Do início do século XX até a década de 1930, inúmeras são as experiências cooperativas no Brasil, mas a partir da Era Vargas, as cooperativas cresceram com forte intervenção e apoio estatal. O decreto nº 22.239, de 19 de dezembro de 1932, definiu que as Sociedades Cooperativas que seguiam o modelo de Raiffeisen deveriam observar as seguintes normas: ausência de capital social e indivisibilidade dos lucros; responsabilidade ilimitada; área de operações reduzida a uma pequena circunscrição rural, de preferência o distrito municipal, mas que não poderiam, em caso algum, exceder o território de um município. Os empréstimos deviam servir sempre para o fomento da produção rural, não podendo servir para incentivar o consumo. Já as Sociedades cooperativas que seguiam o modelo Luzzatti deveriam observar: capital social dividido em quotas-parte de pequeno valor; responsabilidade limitada ao valor da quota-parte do capital; área de operações circunscrita, tanto quanto possível, ao território do município em que tiver a sua sede, só podendo estabelecer área maior, fora desse território, quando municípios próximos abrangessem zonas economicamente tributárias daquele em que estiver; administração constituída por um conselho de administração.
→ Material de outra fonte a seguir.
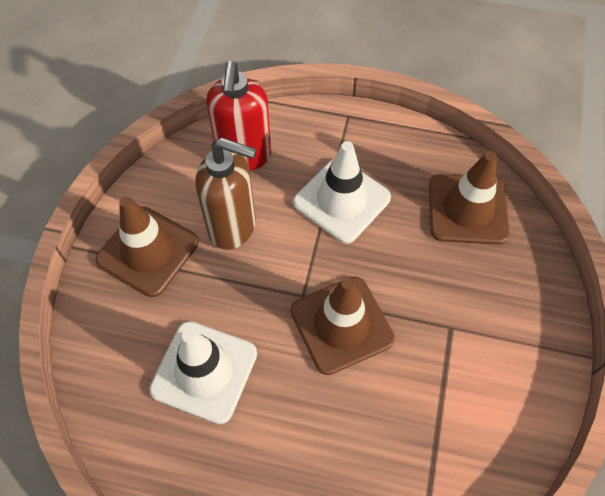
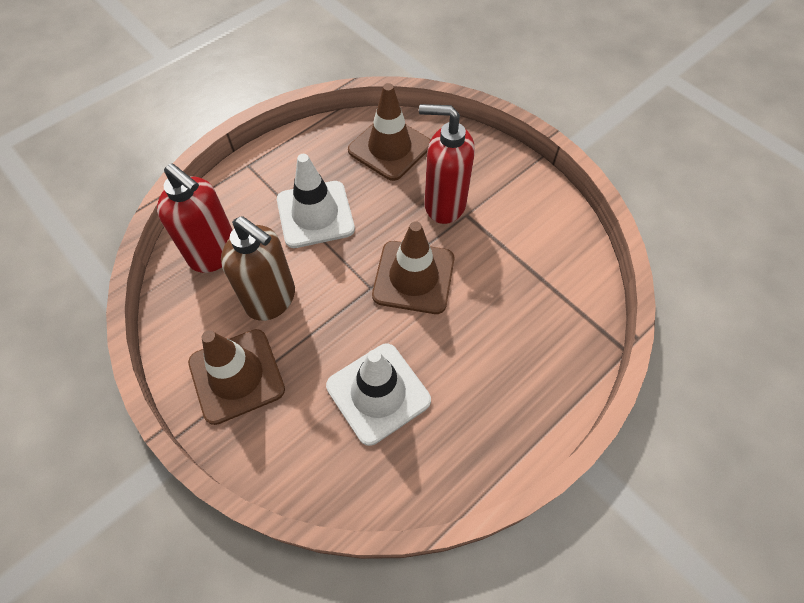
camera: 55 degrees left, 0 degrees up
brown soap dispenser [195,138,256,250] -> brown soap dispenser turned 75 degrees clockwise [221,216,295,321]
none -> red soap dispenser [419,104,475,224]

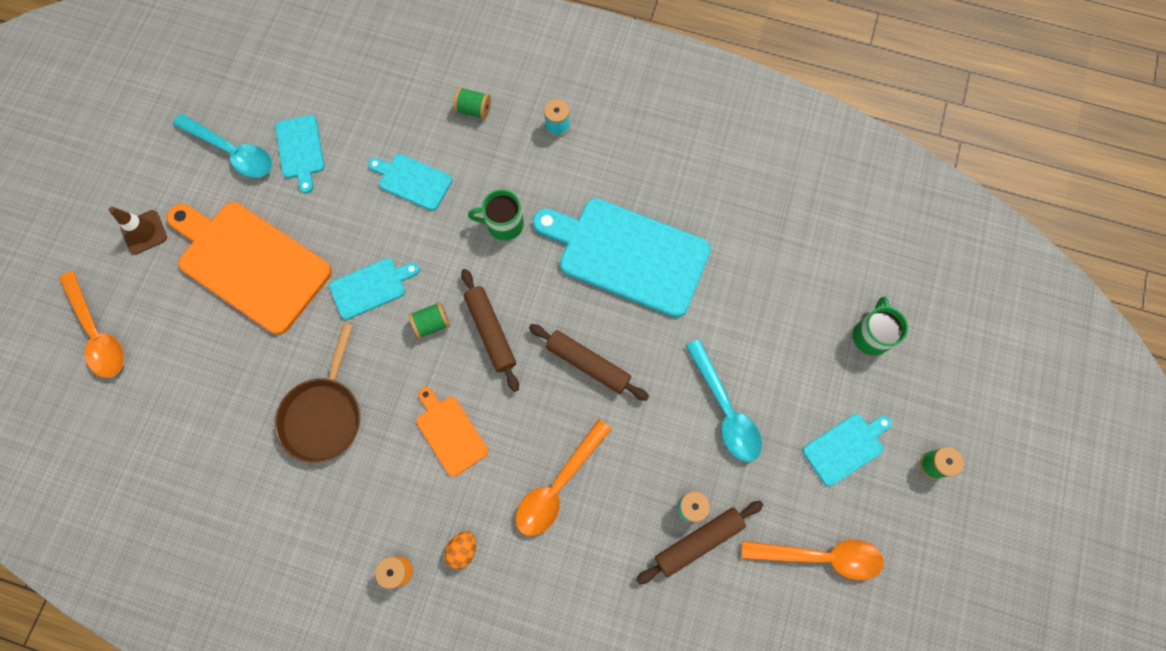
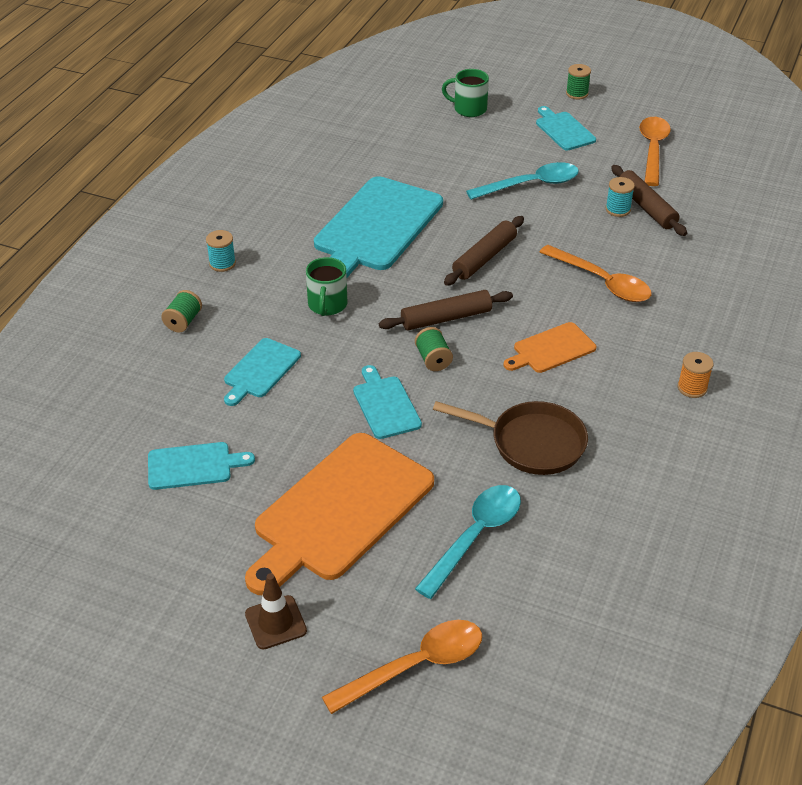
camera: 85 degrees left, 30 degrees down
turquoise spoon [173,114,272,178] -> turquoise spoon moved to [415,485,521,599]
orange egg [444,531,476,569] -> none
Este Decreto regulamentou a criação de Cooperativas Centrais e ainda criou 4 tipos de Cooperativas de Crédito Singulares:

  • Cooperativas de Crédito Agrícola (modelo Raiffeisen), que deveriam ter em seu quadro social no mínimo 60% de agricultores;
  • Cooperativas de Crédito Mútuo (modelo Desjardins), que exigia o vínculo entre os associados (profissão, empresa, ou classe);
  • Cooperativas Populares de Crédito Urbano (modelo Luzzatti), que permitiam a livre admissão de associados (qualquer ramo ou profissão);
  • Cooperativas de Crédito Profissionais, de Classe ou de Empresas, que não exigiam vinculo entre os associados, desde que tivessem características comuns entre si.

O Decreto foi revogado em 1934, sendo restabelecido em 1938. Em 1943 foi novamente revogado, para ressurgir em 1945, permanecendo em vigor até 1966. Apesar de todos os transtornos, foi uma fase de muita liberdade para formação e funcionamento de cooperativas, inclusive com incentivos fiscais.